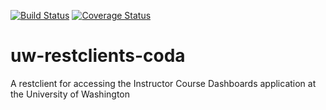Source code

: [![Build Status](https://api.travis-ci.org/uw-it-aca/uw-restclients-coda.svg?branch=master)](https://travis-ci.org/uw-it-aca/uw-restclients-coda)
[![Coverage Status](https://coveralls.io/repos/uw-it-aca/uw-restclients-coda/badge.png?branch=master)](https://coveralls.io/r/uw-it-aca/uw-restclients-coda?branch=master)

uw-restclients-coda
===================

A restclient for accessing the Instructor Course Dashboards application at the University of Washington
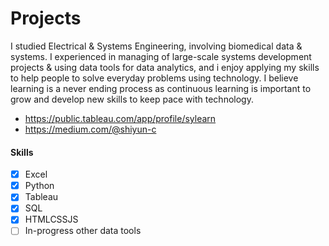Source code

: # Projects

I studied Electrical & Systems Engineering, involving biomedical data & systems. I experienced in managing of large-scale systems development projects & using data tools for data analytics, and i enjoy applying my skills to help people to solve everyday problems using technology. I believe learning is a never ending process as continuous learning is important to grow and develop new skills to keep pace with technology.

* <https://public.tableau.com/app/profile/sylearn>
* <https://medium.com/@shiyun-c>

#### Skills

- [x] Excel
- [x] Python
- [x] Tableau
- [x] SQL
- [x] HTMLCSSJS
- [ ] In-progress other data tools
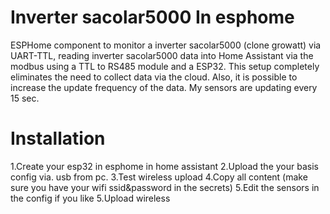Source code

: # Inverter sacolar5000 In esphome
ESPHome component to monitor a inverter sacolar5000 (clone growatt) via UART-TTL, reading inverter sacolar5000 data into Home Assistant via the modbus using a TTL to RS485 module and a ESP32. This setup completely eliminates the need to collect data via the cloud. Also, it is possible to increase the update frequency of the data. My sensors are updating every 15 sec.
# Installation
1.Create your esp32 in esphome in home assistant
2.Upload the your basis config via. usb from pc.
3.Test wireless upload
4.Copy all content (make sure you have your wifi ssid&password in the secrets)
5.Edit the sensors in the config if you like
5.Upload wireless
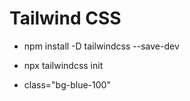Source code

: # Tailwind CSS
- npm install -D tailwindcss --save-dev
- npx tailwindcss init

- class="bg-blue-100"
 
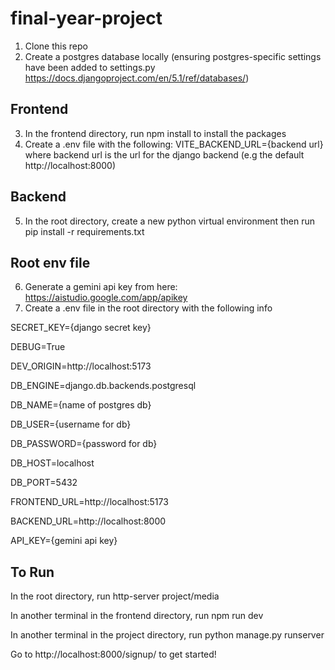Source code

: # final-year-project

1. Clone this repo
2. Create a postgres database locally (ensuring postgres-specific settings have been added to settings.py https://docs.djangoproject.com/en/5.1/ref/databases/)

## Frontend

3. In the frontend directory, run npm install to install the packages
4. Create a .env file with the following: VITE_BACKEND_URL={backend url} where backend url is the url for the django backend (e.g the default http://localhost:8000)

## Backend

5. In the root directory, create a new python virtual environment then run pip install -r requirements.txt

## Root env file

6. Generate a gemini api key from here: https://aistudio.google.com/app/apikey
7. Create a .env file in the root directory with the following info

SECRET_KEY={django secret key}

DEBUG=True

DEV_ORIGIN=http://localhost:5173

DB_ENGINE=django.db.backends.postgresql

DB_NAME={name of postgres db}

DB_USER={username for db}

DB_PASSWORD={password for db}

DB_HOST=localhost

DB_PORT=5432

FRONTEND_URL=http://localhost:5173

BACKEND_URL=http://localhost:8000

API_KEY={gemini api key}

## To Run

In the root directory, run http-server project/media

In another terminal in the frontend directory, run npm run dev

In another terminal in the project directory, run python manage.py runserver

Go to http://localhost:8000/signup/ to get started!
^^^^
[Problem]: Each line that contains the string "coda" counts once; report how many such lines the entries have, giving only the number.

[Task response]: 3